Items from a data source

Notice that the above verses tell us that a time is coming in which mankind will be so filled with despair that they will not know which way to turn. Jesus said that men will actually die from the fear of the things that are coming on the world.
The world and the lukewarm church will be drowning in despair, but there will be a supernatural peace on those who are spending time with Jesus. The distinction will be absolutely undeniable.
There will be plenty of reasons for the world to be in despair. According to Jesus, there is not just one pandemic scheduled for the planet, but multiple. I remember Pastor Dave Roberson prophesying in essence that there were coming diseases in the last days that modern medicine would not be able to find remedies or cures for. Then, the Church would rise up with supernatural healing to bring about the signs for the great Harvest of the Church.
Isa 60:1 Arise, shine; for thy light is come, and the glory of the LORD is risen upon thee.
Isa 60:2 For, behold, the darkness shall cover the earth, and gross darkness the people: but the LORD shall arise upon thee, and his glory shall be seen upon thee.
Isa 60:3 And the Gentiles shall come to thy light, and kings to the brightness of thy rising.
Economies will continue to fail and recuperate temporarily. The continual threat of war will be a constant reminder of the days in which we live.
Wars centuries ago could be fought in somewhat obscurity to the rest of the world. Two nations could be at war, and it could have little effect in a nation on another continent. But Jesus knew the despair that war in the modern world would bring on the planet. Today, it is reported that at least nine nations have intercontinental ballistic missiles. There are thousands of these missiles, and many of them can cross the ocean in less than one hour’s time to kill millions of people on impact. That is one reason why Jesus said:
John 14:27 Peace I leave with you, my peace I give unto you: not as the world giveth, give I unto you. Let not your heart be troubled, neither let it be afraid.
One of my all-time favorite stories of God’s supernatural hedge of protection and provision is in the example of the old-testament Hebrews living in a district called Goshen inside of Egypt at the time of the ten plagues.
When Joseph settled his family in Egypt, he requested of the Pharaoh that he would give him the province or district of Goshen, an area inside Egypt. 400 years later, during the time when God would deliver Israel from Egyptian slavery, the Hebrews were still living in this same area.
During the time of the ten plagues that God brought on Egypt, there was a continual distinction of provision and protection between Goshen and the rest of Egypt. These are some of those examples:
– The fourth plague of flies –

==

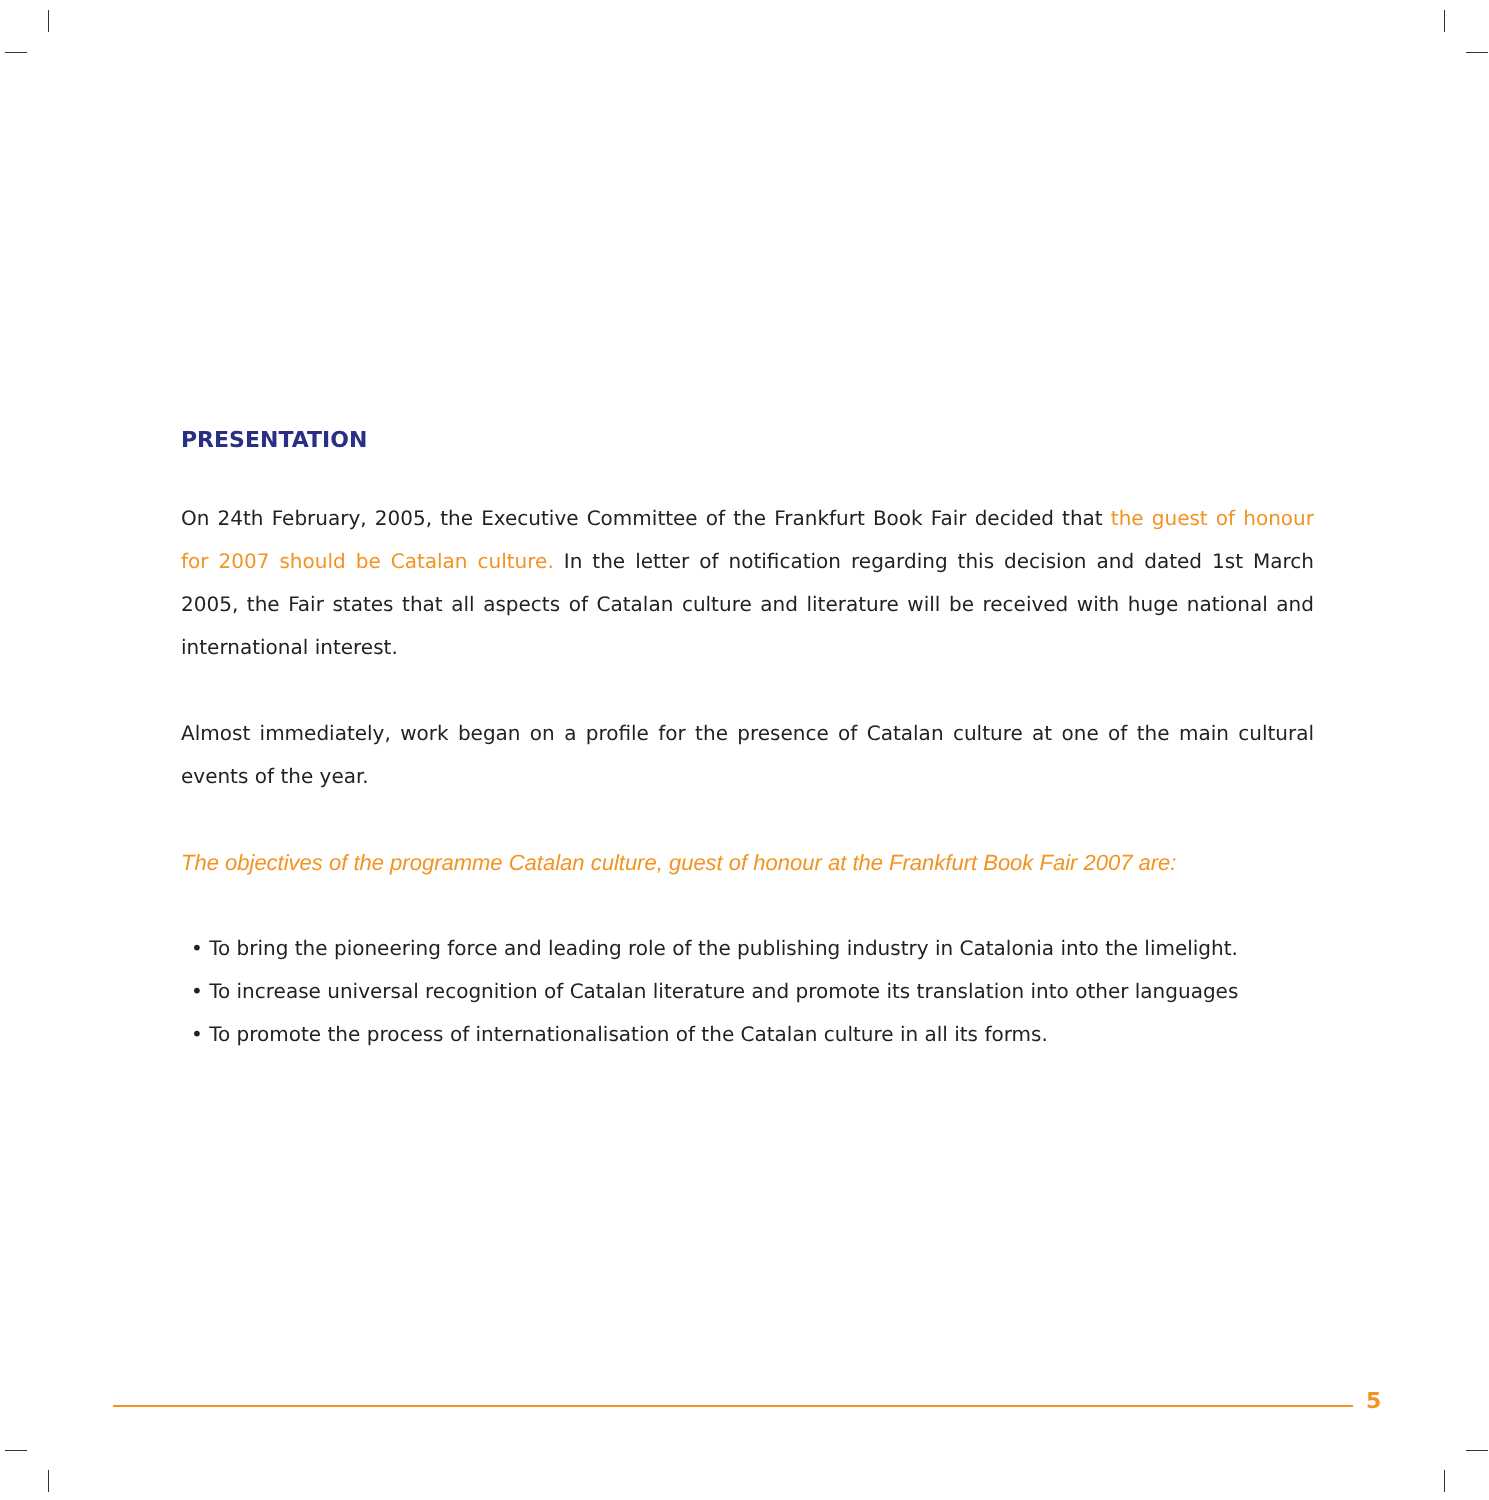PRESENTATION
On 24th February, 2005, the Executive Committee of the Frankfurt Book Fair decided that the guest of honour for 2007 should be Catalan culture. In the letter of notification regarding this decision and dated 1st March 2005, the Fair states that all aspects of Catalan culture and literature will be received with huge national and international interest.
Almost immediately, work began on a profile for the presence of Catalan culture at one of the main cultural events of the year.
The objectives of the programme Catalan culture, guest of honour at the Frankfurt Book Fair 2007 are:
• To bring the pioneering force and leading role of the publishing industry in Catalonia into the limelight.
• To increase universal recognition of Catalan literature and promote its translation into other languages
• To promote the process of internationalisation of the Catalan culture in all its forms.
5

ASSIGNMENT
Copy out only the lines above from the one with "Isa 60:3 And" to the one with "Economies will continue", inclusive, exactly as they stand.

TASK OUTPUT
Isa 60:3 And the Gentiles shall come to thy light, and kings to the brightness of thy rising.
Economies will continue to fail and recuperate temporarily. The continual threat of war will be a constant reminder of the days in which we live.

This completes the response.